Friday, May 05, 2006

The day after

Here I am writing my second post. And I have already ran out of words. But more than the unruly words it is perhaps my extreme self-consciousness which is holding me back. Why is it so difficult for me to be just me?

Came home early today. Spent the whole evening indoors (as usual). Read some of my favourite blogs (utterly enjoyable they are). Heard Farida Khanum croon "Aaj Jane Ki Zid Na Karo" (unbearably romantic). Also Dire Straits' "Sultan of Swing" (simply cool). Saw Pramod Mahajan's funeral photos in the newspapers (a buried pain resurfaces). Think of something else to do (a necessry change of mood). Go out and have a chicken roll, one lassi, a butterscotch icecream cone (mood uplifted). On my way back a long-forgotten old poem suddenly comes to my mind (I remember only the title). Thanks to Google, I locate the poem (satisfaction). A beautiful love poem (from the famous beat generation poet/songwriter Rod McKuen). Here it is:


SONG WITHOUT WORDS

I wanted to write you some words you'd remember
words so alert they'd leap from the paper
and crawl up your shoulder and lie by your ears
and be there to comfort you down through the years.
But it was cloudy that day and I was lazy
and so I stayed in bed all day just thinking about it...

I wanted to write you and tell you that maybe
love songs for lovers are unnecessary.
We are what we feel and writing it down
seems foolish sometimes without vocal sound.
But I spent the day drinking coffee, smoking cigarettes
And looking in the mirror practicing my smile.
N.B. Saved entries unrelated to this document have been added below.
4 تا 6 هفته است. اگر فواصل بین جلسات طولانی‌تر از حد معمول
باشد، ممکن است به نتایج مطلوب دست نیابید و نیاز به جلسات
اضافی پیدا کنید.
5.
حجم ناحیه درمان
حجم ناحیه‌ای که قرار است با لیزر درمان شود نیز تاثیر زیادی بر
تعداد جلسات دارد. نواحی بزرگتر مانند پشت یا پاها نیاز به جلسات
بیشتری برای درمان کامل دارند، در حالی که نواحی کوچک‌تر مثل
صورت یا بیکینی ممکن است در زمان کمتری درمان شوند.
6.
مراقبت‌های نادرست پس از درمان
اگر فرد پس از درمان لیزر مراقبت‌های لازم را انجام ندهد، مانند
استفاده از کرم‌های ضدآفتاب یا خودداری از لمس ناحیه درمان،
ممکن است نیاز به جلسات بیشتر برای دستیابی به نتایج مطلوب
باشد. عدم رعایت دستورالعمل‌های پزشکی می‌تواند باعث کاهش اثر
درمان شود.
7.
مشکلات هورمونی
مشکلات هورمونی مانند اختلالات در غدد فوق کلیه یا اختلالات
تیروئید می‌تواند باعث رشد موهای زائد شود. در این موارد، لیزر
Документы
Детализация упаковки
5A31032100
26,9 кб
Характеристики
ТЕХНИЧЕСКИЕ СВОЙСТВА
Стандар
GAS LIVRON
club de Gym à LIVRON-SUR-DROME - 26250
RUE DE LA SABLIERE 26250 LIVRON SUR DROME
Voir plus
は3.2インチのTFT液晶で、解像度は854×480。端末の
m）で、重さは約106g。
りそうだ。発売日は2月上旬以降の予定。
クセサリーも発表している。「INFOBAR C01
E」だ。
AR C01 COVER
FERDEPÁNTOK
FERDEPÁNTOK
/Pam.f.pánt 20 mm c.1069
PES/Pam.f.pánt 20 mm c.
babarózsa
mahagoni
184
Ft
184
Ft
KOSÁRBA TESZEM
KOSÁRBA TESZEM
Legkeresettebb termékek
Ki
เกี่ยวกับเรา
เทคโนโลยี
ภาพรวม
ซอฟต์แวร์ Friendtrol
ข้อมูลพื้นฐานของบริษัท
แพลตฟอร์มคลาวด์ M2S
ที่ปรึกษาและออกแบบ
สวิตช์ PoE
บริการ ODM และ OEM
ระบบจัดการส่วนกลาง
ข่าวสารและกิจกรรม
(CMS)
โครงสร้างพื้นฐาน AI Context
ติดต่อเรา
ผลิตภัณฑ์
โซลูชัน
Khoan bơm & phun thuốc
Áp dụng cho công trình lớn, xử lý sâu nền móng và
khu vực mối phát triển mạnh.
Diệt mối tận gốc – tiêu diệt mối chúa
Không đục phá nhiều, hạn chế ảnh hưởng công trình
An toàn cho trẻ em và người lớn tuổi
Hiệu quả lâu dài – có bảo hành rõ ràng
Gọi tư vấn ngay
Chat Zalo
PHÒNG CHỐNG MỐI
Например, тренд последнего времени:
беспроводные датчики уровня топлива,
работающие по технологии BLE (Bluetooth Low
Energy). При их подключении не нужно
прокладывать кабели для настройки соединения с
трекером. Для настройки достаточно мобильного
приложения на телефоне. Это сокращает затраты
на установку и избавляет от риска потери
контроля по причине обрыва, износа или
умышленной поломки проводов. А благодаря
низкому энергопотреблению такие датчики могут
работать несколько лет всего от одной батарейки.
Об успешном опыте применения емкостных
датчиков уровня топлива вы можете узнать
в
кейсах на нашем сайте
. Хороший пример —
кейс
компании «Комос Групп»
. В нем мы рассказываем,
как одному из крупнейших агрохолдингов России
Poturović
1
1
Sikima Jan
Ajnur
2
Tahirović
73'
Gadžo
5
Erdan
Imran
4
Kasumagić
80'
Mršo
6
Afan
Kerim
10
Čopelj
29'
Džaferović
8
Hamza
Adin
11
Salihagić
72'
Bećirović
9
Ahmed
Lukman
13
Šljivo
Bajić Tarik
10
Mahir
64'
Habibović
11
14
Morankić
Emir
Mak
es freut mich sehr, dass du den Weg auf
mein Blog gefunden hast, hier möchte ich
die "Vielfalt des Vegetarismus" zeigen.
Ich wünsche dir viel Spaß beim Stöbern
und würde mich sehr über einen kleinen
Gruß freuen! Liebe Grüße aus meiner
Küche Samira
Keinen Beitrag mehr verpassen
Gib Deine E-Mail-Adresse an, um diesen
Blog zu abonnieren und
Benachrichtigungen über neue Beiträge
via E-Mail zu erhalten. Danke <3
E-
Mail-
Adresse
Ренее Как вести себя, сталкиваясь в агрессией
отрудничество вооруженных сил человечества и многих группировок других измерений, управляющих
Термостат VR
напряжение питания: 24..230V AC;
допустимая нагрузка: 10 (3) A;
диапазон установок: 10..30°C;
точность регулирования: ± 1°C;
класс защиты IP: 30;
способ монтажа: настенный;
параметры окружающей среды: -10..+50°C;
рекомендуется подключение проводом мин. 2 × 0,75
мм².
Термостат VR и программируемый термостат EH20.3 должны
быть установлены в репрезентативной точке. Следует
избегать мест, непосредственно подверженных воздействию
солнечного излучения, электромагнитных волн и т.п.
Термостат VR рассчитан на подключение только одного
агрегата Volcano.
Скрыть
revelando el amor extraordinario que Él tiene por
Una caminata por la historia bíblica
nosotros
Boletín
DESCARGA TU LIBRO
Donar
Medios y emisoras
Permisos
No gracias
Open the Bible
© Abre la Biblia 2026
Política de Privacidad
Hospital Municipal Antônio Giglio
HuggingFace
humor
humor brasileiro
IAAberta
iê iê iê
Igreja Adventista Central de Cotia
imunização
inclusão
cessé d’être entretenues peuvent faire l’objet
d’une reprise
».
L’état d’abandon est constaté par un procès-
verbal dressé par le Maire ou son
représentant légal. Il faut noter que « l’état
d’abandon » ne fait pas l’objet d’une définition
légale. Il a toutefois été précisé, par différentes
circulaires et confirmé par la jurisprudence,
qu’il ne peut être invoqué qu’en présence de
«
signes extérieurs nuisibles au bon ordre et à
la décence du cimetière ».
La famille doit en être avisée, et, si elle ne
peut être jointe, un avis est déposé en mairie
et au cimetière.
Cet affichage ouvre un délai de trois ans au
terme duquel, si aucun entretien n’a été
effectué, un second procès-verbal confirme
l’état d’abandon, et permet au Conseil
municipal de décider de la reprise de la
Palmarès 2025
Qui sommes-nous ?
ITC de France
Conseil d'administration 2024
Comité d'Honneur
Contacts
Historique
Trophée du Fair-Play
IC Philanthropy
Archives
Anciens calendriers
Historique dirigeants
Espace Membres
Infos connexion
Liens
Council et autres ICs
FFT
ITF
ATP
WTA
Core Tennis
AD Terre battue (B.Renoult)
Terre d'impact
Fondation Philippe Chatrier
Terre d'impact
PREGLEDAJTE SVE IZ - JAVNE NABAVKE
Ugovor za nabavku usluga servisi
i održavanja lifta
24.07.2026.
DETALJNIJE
I wanted to write you one last long love song
That said what I feel one final time.
Not comparing your eyes and mouth to the stars
but telling you only how like yourself you are.
But by the time I thought of it, found a pen,
put the pen to ink, the ink to paper,
you were gone.

And so this song has no words.

- from Listen to the Warm, 1967

PS: I think I will 'internalize' this and reproduce as and when required, just in case I desperately need to impress 'someone'.